▸ Dataset records:
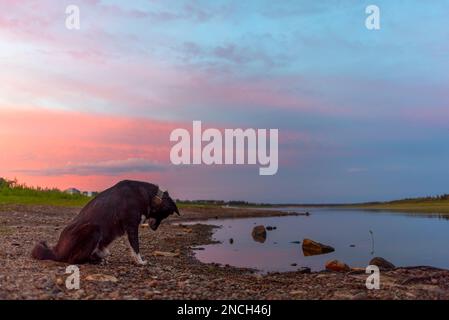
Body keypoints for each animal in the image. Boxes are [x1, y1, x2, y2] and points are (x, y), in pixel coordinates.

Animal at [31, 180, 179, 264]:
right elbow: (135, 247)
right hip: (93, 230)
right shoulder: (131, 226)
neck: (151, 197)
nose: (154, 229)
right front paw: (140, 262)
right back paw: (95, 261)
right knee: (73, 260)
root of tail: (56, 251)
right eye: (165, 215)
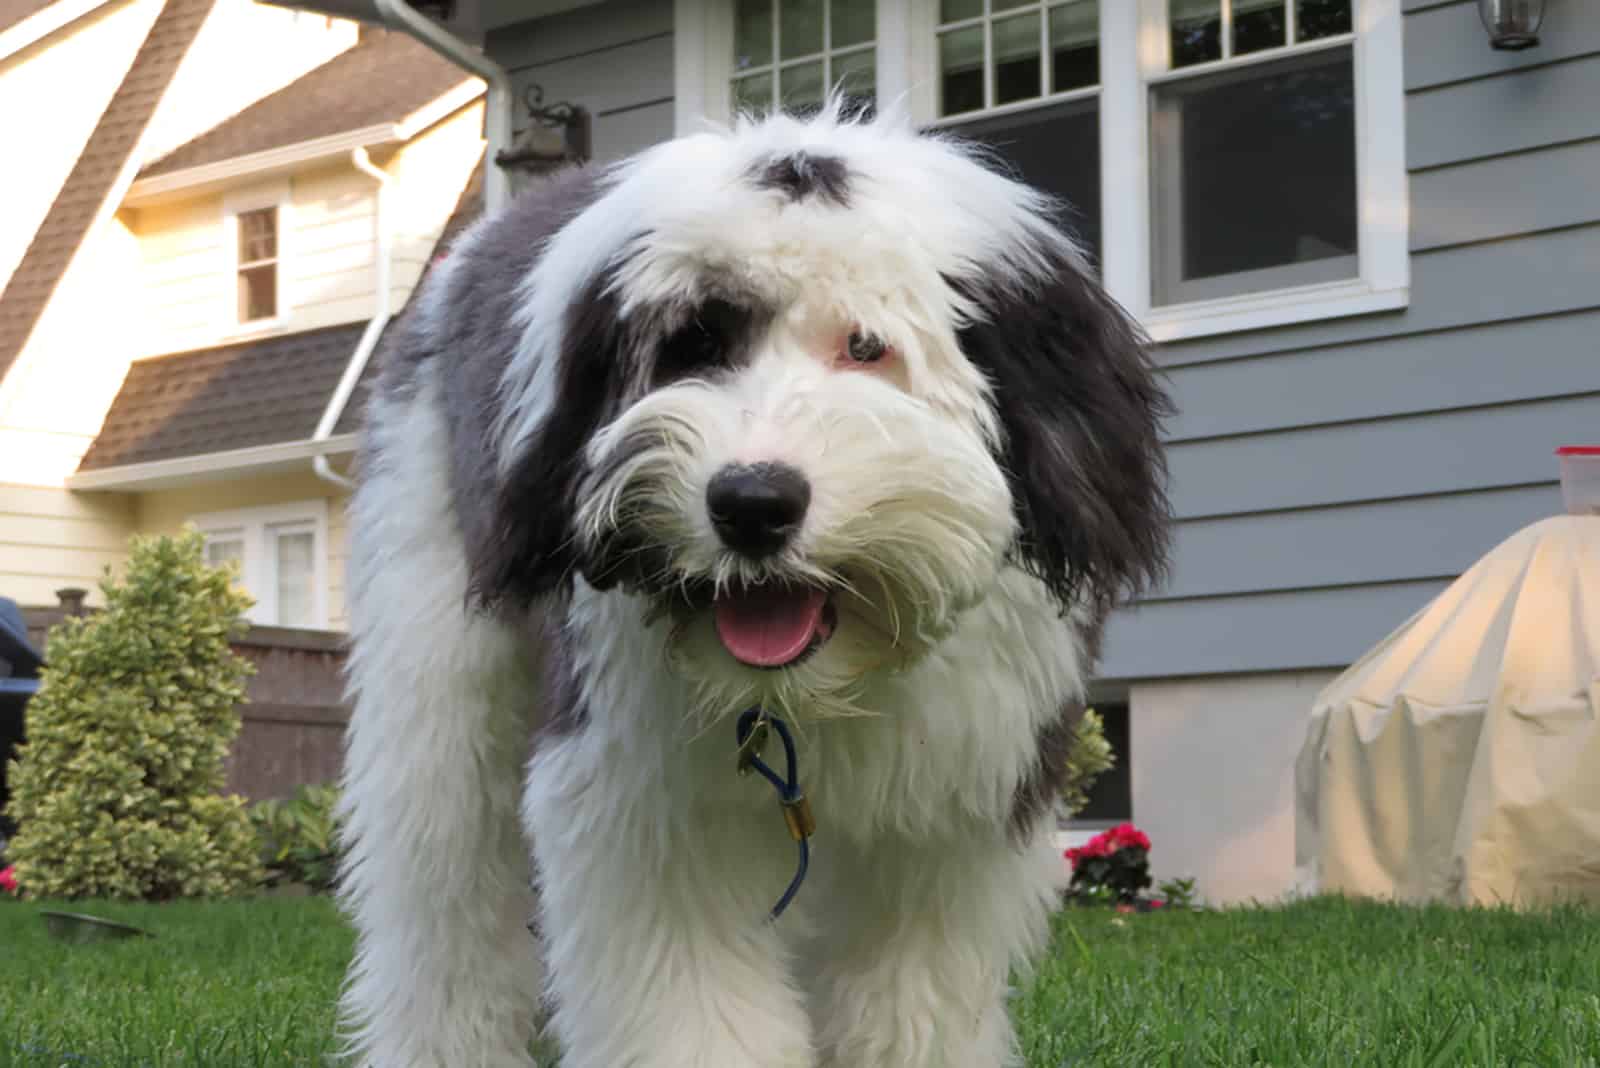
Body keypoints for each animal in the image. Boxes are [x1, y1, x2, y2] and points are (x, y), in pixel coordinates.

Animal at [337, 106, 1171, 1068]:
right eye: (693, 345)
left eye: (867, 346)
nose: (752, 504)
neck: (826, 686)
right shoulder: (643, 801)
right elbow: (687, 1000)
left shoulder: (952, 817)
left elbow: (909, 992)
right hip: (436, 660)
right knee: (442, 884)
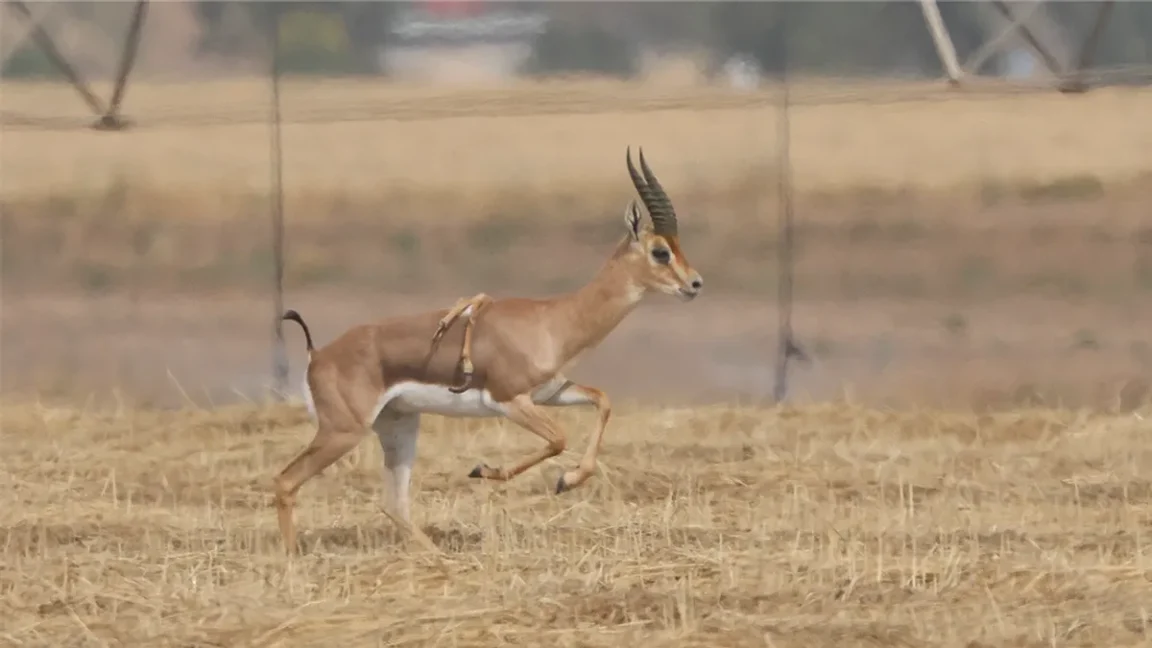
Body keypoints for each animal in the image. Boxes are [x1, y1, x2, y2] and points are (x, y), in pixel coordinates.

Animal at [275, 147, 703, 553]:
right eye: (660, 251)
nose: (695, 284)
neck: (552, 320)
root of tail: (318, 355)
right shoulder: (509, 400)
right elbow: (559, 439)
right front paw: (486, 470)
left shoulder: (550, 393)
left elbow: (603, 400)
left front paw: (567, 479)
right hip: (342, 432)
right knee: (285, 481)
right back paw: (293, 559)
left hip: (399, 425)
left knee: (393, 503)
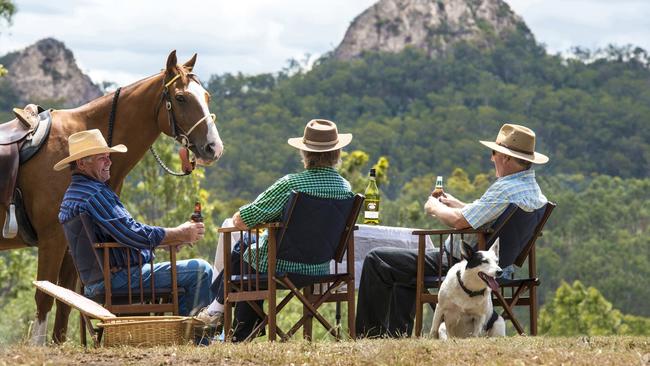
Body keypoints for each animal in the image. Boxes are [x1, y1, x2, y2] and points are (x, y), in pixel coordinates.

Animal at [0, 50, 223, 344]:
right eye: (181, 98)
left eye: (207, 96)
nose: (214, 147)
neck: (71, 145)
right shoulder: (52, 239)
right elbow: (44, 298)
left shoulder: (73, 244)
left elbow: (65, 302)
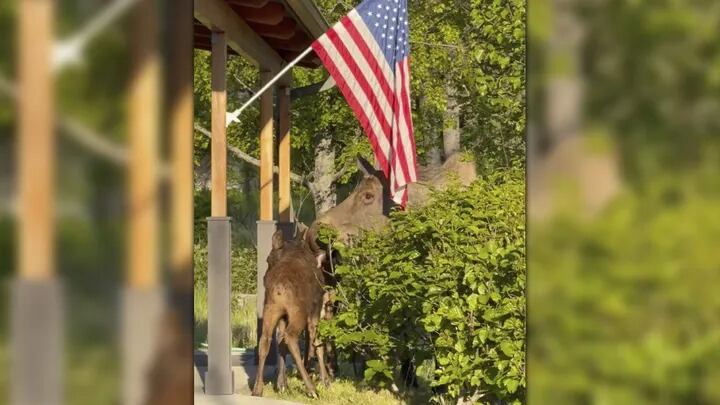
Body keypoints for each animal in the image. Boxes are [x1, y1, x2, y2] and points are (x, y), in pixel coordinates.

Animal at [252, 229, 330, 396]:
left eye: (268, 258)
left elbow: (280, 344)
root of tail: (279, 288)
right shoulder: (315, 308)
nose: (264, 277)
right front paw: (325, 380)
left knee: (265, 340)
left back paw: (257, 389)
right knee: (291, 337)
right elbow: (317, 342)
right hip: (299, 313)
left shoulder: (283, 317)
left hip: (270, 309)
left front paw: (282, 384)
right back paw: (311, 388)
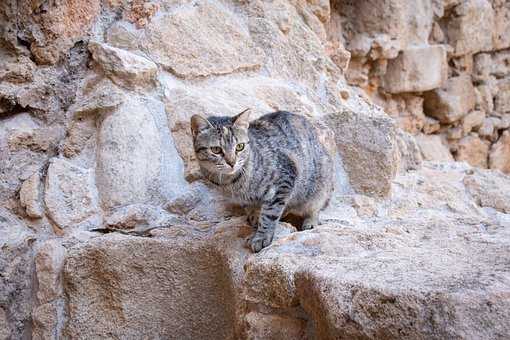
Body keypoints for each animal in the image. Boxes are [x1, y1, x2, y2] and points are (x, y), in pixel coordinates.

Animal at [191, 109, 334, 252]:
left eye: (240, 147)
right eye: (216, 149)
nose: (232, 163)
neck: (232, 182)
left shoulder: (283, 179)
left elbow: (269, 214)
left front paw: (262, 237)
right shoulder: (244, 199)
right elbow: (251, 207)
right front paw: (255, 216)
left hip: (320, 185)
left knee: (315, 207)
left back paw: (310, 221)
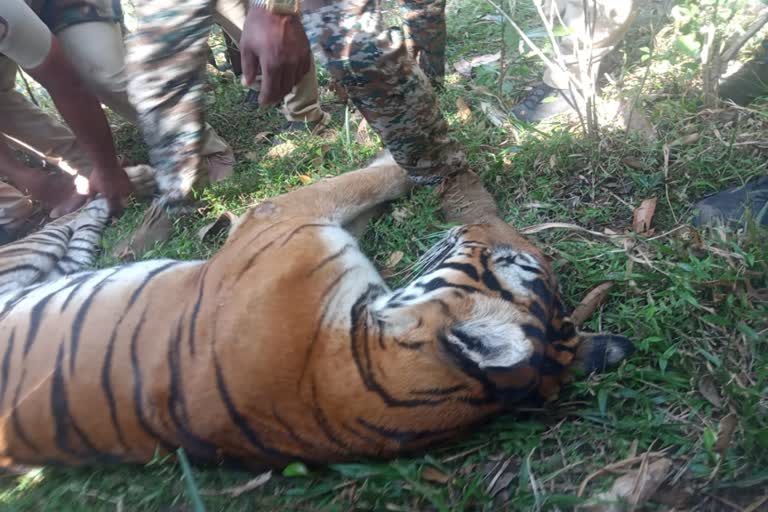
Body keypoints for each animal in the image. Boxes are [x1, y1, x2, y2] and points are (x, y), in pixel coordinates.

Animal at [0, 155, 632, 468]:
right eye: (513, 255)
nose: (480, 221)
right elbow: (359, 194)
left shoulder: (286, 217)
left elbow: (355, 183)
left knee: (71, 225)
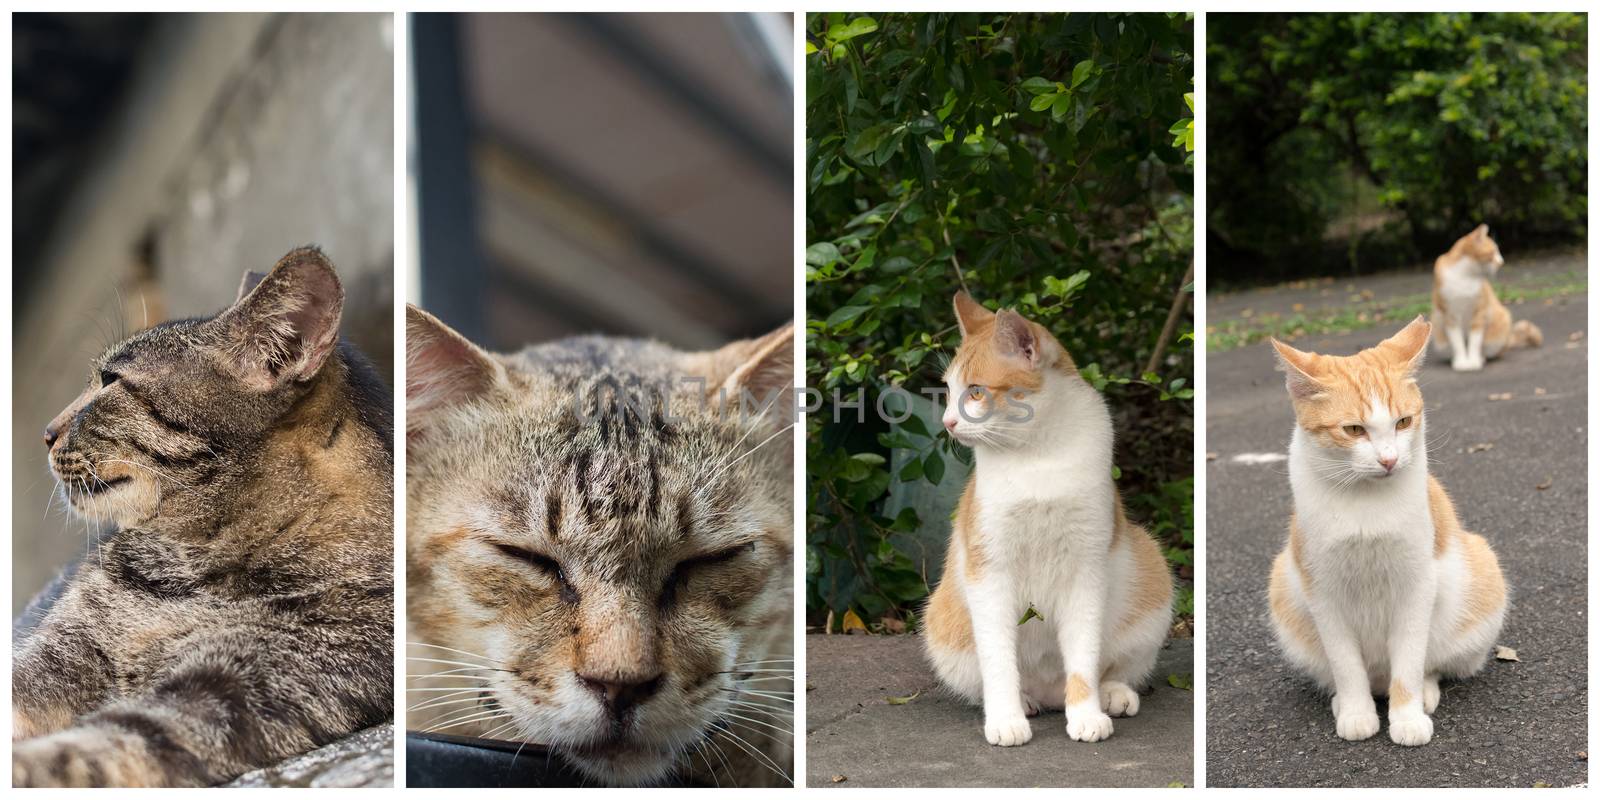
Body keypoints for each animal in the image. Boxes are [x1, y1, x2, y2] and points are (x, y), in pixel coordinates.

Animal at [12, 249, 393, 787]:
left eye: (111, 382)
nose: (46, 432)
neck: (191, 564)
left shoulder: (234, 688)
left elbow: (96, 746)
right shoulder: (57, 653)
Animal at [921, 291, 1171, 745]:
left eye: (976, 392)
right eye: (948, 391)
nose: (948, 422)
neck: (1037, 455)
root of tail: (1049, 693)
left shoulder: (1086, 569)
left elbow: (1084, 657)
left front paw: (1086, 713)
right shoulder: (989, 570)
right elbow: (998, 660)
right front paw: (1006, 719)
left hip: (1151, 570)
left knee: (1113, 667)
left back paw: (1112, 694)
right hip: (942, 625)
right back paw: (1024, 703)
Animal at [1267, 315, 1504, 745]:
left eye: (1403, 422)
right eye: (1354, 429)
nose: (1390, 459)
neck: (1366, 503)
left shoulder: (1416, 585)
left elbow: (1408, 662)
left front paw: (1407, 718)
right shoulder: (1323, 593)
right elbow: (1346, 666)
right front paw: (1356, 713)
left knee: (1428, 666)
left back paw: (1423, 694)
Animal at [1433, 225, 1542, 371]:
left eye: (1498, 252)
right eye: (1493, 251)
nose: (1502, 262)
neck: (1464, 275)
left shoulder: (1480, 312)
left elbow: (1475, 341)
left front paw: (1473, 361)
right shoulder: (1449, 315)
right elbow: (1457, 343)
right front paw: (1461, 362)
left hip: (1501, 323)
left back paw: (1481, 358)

▸ Aim of the exercise: Write out the records in full and exactly, omitting the pictures they hold.

▸ Solution to this exercise:
Body keypoints for each animal in the image. Boxes are [x1, y1, x2, y2] and points are (x, y), in pixel coordinates.

Animal at [31, 180, 179, 264]:
right elbow: (135, 247)
right hip: (93, 230)
right shoulder: (131, 226)
neck: (151, 197)
nose: (154, 229)
right front paw: (140, 262)
right back paw: (95, 261)
right knee: (73, 260)
root of tail: (56, 251)
right eye: (165, 215)
Body keypoints for each animal in the image. Boxes are [x1, y1, x2, y2] and points are (x, y), in pixel coordinates.

Animal at [337, 106, 1171, 1068]:
right eye: (693, 345)
left eye: (867, 346)
nose: (752, 504)
neck: (826, 686)
right shoulder: (643, 801)
right elbow: (687, 1000)
left shoulder: (952, 817)
left elbow: (909, 992)
right hip: (436, 660)
right knee: (442, 884)
Body keypoints for each animal in the image. Boxes are [x1, y1, x2, y2] and points are (x, y), in pixel coordinates.

Animal at [275, 147, 703, 553]:
right eye: (660, 251)
nose: (695, 284)
neck: (552, 320)
root of tail: (318, 355)
right shoulder: (509, 400)
right elbow: (559, 439)
right front paw: (486, 470)
left shoulder: (550, 393)
left elbow: (603, 400)
left front paw: (567, 479)
right hip: (342, 432)
right knee: (285, 481)
right back paw: (293, 559)
left hip: (399, 425)
left knee: (393, 503)
Body keypoints for each animal in the image. Boxes are [x1, y1, x2, y2] and points are (x, y), in pixel coordinates.

Animal at [0, 50, 223, 344]:
right eye: (181, 98)
left eye: (207, 96)
nose: (214, 147)
neck: (71, 145)
right shoulder: (52, 239)
right elbow: (44, 298)
left shoulder: (73, 244)
left elbow: (65, 302)
Body keypoints for each animal in the image. Boxes are [x1, y1, x2, y2] and points are (x, y), in pixel coordinates.

Animal at [252, 229, 330, 396]:
left eye: (268, 258)
left elbow: (280, 344)
root of tail: (279, 288)
right shoulder: (315, 308)
nose: (264, 277)
right front paw: (325, 380)
left knee: (265, 340)
left back paw: (257, 389)
right knee: (291, 337)
right elbow: (317, 342)
right hip: (299, 313)
left shoulder: (283, 317)
left hip: (270, 309)
left front paw: (282, 384)
right back paw: (311, 388)
Body keypoints for each animal in the image. Boxes are [x1, y1, x2, y2] and points are (x, y), in pixel coordinates.

Animal at [191, 109, 334, 252]:
left eye: (240, 147)
right eye: (216, 149)
nose: (232, 163)
neck: (232, 182)
left shoulder: (283, 179)
left elbow: (269, 214)
left front paw: (262, 237)
right shoulder: (244, 199)
right elbow: (251, 207)
right front paw: (255, 216)
left hip: (320, 185)
left knee: (315, 207)
left back paw: (310, 221)
Body keypoints for each animal in the image. Boxes are [x1, y1, x2, y2] and points are (x, y), in pixel coordinates.

Animal at [0, 155, 632, 468]:
right eye: (513, 255)
nose: (480, 221)
right elbow: (359, 194)
left shoulder: (286, 217)
left elbow: (355, 183)
left knee: (71, 225)
Body keypoints for each animal in the image. Boxes are [x1, y1, x2, y2] and points are (x, y), in pixel coordinates.

Animal at [12, 249, 393, 787]:
left eye: (111, 382)
nose: (46, 432)
neck: (191, 564)
left shoulder: (234, 688)
left elbow: (96, 746)
right shoulder: (57, 653)
Animal at [921, 291, 1171, 745]:
left eye: (976, 392)
right eye: (948, 391)
nose: (948, 422)
neck: (1037, 455)
root of tail: (1049, 693)
left shoulder: (1086, 569)
left elbow: (1084, 657)
left front paw: (1086, 713)
right shoulder: (989, 570)
right elbow: (998, 660)
right front paw: (1006, 719)
left hip: (1151, 570)
left knee: (1113, 667)
left back paw: (1112, 694)
right hip: (942, 625)
right back paw: (1024, 703)
Animal at [1267, 315, 1504, 745]:
left eye: (1403, 422)
right eye: (1354, 429)
nose: (1390, 459)
neck: (1366, 503)
left shoulder: (1416, 585)
left elbow: (1408, 662)
left front paw: (1407, 718)
right shoulder: (1323, 593)
right elbow: (1346, 666)
right front paw: (1356, 713)
left knee: (1428, 666)
left back paw: (1423, 694)
Animal at [1433, 225, 1542, 371]:
left eye: (1498, 252)
right eye: (1493, 251)
nose: (1502, 262)
neck: (1464, 275)
left shoulder: (1480, 312)
left elbow: (1475, 341)
left front paw: (1473, 361)
right shoulder: (1449, 315)
right elbow: (1457, 343)
right front paw: (1461, 362)
left hip: (1501, 323)
left back paw: (1481, 358)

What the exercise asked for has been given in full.